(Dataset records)
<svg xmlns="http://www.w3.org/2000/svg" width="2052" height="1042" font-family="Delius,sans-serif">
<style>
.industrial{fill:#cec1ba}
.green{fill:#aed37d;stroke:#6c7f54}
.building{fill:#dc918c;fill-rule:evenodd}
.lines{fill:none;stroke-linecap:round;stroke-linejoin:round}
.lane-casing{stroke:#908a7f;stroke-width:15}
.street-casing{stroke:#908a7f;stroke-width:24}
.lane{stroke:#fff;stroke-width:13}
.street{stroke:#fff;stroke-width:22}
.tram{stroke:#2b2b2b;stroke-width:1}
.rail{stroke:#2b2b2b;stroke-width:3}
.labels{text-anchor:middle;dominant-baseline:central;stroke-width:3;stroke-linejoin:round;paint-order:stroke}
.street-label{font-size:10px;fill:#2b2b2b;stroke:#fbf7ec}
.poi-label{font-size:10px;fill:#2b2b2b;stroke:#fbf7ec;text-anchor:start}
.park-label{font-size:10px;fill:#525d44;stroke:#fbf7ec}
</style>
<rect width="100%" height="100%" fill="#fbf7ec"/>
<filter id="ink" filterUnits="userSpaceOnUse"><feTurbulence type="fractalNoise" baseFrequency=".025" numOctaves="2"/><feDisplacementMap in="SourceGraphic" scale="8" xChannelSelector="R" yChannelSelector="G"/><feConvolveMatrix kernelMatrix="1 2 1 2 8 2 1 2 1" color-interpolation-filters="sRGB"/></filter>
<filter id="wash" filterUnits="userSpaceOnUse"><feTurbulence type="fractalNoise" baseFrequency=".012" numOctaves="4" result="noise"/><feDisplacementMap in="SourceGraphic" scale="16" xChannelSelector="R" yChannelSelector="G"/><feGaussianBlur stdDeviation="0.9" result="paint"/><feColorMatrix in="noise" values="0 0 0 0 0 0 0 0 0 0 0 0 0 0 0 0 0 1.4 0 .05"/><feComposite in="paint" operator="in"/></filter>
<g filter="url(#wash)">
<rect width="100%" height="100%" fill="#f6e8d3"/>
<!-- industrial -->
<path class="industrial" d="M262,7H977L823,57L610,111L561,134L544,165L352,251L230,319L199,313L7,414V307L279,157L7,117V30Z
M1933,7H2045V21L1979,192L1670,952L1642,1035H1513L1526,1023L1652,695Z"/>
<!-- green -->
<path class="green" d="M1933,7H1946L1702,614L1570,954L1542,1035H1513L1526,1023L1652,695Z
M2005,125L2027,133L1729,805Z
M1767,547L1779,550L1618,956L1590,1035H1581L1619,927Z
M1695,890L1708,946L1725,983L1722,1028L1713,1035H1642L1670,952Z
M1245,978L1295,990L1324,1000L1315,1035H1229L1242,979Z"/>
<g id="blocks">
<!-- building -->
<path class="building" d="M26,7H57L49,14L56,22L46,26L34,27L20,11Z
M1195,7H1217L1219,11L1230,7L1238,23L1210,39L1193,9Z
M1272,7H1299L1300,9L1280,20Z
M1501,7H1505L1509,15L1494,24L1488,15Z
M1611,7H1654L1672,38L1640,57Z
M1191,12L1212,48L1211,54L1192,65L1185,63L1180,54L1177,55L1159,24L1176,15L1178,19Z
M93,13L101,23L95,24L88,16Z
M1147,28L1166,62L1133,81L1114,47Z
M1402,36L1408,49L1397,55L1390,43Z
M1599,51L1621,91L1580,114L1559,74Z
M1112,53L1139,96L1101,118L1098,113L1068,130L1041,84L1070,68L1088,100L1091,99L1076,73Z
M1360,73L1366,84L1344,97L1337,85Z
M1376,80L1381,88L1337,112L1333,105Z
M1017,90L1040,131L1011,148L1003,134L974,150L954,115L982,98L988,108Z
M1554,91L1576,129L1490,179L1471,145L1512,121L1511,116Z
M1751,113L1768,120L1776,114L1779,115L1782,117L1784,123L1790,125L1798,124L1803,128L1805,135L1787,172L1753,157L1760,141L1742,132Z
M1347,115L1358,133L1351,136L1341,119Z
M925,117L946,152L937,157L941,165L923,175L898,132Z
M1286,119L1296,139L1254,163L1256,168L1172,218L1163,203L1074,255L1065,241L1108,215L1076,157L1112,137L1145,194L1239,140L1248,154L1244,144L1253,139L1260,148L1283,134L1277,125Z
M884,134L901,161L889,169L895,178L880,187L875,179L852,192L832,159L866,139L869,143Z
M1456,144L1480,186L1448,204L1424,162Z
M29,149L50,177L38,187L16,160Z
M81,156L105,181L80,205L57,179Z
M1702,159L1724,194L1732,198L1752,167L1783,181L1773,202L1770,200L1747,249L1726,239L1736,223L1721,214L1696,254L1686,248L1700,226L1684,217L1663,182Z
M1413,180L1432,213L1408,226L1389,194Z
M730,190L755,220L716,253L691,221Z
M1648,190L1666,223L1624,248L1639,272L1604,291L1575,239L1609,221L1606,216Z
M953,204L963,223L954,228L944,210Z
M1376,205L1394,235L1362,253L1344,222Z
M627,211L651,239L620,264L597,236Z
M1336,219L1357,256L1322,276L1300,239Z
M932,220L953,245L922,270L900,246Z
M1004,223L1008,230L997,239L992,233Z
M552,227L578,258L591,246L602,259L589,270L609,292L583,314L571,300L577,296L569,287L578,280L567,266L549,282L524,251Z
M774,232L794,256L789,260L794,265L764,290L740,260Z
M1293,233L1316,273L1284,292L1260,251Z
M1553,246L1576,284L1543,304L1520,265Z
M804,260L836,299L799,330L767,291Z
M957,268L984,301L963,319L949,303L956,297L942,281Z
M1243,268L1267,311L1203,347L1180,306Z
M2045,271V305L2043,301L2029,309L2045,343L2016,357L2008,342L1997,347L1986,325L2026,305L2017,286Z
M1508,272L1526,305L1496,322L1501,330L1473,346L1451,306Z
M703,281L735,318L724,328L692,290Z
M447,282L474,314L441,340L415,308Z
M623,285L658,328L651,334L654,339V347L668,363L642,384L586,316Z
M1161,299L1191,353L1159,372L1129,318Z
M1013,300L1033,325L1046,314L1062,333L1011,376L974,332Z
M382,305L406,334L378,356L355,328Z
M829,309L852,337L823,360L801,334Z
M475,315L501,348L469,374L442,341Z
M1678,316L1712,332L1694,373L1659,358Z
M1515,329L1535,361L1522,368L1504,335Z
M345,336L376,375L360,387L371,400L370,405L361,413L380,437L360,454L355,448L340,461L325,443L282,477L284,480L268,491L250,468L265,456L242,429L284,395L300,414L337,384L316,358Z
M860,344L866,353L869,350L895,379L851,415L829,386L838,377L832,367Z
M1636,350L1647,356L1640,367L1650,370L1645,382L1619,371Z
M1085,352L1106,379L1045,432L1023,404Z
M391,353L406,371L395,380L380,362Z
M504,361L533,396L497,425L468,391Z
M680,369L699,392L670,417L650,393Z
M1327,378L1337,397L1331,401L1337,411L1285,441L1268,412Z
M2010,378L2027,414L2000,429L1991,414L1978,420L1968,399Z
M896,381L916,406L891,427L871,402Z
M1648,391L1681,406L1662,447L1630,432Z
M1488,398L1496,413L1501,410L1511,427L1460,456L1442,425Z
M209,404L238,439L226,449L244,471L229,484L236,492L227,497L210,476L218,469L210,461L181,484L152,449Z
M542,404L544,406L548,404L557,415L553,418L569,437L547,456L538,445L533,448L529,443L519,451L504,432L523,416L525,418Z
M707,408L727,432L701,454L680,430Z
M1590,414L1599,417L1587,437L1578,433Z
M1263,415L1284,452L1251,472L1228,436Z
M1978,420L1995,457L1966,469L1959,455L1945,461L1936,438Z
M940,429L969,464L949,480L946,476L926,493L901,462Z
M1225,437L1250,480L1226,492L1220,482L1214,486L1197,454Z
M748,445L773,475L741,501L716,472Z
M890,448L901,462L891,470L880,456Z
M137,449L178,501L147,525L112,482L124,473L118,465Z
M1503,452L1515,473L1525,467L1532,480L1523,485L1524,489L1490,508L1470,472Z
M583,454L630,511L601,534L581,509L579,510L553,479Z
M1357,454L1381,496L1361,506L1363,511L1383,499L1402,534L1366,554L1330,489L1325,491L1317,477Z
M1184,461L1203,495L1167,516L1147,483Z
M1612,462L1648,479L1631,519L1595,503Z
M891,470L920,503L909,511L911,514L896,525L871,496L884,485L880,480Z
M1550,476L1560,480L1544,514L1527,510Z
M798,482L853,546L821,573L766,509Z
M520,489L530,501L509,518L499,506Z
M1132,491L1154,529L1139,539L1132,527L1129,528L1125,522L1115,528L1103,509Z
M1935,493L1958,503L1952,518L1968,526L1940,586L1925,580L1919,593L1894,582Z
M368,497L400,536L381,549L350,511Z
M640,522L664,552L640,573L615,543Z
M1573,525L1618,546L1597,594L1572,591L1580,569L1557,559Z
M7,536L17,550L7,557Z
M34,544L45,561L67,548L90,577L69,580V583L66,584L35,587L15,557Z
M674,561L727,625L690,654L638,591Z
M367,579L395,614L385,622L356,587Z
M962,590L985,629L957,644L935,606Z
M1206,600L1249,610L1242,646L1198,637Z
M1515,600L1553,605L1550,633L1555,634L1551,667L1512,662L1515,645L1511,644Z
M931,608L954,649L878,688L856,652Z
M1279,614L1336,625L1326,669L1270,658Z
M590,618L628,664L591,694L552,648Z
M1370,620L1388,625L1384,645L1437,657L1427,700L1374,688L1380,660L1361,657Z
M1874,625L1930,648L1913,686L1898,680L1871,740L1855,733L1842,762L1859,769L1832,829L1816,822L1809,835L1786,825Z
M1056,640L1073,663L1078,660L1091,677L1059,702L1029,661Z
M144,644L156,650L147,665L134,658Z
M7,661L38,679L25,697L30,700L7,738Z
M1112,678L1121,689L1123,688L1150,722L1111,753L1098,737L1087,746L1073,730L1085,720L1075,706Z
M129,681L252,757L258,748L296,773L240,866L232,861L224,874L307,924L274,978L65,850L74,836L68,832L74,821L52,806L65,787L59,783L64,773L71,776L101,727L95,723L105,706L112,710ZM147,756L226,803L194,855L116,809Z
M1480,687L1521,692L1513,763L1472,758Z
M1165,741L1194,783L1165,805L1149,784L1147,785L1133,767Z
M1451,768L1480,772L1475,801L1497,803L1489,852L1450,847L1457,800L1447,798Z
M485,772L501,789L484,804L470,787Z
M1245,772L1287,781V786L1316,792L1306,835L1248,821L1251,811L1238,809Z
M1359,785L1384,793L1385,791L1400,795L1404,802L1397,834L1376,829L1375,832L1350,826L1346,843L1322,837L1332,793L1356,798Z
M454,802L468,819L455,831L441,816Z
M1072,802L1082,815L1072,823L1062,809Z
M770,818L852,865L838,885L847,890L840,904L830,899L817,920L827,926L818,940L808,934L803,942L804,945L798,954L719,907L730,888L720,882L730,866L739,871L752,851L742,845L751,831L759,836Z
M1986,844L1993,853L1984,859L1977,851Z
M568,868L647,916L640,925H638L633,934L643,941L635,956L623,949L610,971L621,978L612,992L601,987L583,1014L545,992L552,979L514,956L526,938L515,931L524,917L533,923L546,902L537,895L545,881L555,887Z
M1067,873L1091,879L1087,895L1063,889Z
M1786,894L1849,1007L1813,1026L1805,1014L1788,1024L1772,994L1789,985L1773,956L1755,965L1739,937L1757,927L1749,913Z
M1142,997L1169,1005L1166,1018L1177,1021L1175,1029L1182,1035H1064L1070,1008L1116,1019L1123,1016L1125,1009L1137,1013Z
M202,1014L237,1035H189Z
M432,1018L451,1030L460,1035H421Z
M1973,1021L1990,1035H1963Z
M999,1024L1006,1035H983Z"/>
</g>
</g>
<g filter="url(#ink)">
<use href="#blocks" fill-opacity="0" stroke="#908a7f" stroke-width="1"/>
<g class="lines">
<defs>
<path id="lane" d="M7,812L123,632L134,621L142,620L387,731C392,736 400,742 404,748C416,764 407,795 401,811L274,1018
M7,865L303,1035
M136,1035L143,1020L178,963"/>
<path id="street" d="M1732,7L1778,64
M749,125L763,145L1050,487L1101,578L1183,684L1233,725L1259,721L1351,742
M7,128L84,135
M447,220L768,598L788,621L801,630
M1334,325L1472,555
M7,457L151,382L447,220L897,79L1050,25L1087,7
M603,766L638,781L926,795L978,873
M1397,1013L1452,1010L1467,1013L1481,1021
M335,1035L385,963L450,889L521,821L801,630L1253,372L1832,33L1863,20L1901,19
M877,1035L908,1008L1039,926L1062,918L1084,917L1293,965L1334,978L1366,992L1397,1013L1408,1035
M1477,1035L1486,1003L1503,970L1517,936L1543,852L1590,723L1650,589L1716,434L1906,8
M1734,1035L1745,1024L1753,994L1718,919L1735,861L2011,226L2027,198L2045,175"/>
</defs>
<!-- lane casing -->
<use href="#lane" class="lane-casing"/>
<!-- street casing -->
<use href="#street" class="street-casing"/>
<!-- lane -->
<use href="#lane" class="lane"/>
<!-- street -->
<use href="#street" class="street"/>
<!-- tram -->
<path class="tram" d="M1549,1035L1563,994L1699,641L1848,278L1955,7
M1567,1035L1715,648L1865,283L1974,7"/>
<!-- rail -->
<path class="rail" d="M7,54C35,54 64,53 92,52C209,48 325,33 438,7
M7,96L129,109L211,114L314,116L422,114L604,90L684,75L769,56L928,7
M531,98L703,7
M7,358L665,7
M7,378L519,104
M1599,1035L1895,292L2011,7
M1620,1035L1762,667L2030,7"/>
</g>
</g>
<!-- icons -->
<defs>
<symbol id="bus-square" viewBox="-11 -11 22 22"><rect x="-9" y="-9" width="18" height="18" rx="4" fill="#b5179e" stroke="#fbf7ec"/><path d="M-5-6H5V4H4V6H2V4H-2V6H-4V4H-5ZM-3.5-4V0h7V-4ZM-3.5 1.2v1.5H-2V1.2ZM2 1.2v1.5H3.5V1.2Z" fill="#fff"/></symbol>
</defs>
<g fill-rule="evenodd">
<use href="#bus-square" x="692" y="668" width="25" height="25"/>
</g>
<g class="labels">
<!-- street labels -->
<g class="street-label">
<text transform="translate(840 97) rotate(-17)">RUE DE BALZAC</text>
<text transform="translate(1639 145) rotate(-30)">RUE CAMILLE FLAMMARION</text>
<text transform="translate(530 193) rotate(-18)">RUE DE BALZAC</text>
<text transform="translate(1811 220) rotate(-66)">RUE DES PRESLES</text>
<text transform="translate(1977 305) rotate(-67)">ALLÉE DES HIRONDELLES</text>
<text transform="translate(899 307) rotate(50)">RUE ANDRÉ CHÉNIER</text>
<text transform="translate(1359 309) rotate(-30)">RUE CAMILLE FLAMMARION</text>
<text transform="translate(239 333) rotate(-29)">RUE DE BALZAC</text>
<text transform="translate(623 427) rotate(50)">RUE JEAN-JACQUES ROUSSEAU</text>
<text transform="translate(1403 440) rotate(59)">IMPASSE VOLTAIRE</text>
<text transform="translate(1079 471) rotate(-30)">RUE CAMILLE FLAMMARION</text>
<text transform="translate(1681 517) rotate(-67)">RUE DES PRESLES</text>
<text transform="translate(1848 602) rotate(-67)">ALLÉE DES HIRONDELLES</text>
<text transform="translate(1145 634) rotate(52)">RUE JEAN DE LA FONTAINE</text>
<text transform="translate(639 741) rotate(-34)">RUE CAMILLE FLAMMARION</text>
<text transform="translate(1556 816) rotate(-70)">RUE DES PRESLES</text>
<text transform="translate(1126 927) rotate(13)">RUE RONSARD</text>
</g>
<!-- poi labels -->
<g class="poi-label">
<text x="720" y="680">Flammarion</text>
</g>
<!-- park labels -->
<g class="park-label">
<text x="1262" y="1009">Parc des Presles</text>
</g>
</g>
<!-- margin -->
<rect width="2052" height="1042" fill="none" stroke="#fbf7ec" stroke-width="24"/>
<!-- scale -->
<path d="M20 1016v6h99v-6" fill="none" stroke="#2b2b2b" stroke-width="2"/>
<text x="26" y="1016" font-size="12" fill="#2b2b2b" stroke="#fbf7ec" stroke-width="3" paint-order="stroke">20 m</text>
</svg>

▸ Exercise: Starting at the line above that contains "M1515,329L1535,361L1522,368L1504,335Z", write out each line exactly until the line that contains "M504,361L533,396L497,425L468,391Z" has been written, and stop there.

▸ Written solution:
M1515,329L1535,361L1522,368L1504,335Z
M345,336L376,375L360,387L371,400L370,405L361,413L380,437L360,454L355,448L340,461L325,443L282,477L284,480L268,491L250,468L265,456L242,429L284,395L300,414L337,384L316,358Z
M860,344L866,353L869,350L895,379L851,415L829,386L838,377L832,367Z
M1636,350L1647,356L1640,367L1650,370L1645,382L1619,371Z
M1085,352L1106,379L1045,432L1023,404Z
M391,353L406,371L395,380L380,362Z
M504,361L533,396L497,425L468,391Z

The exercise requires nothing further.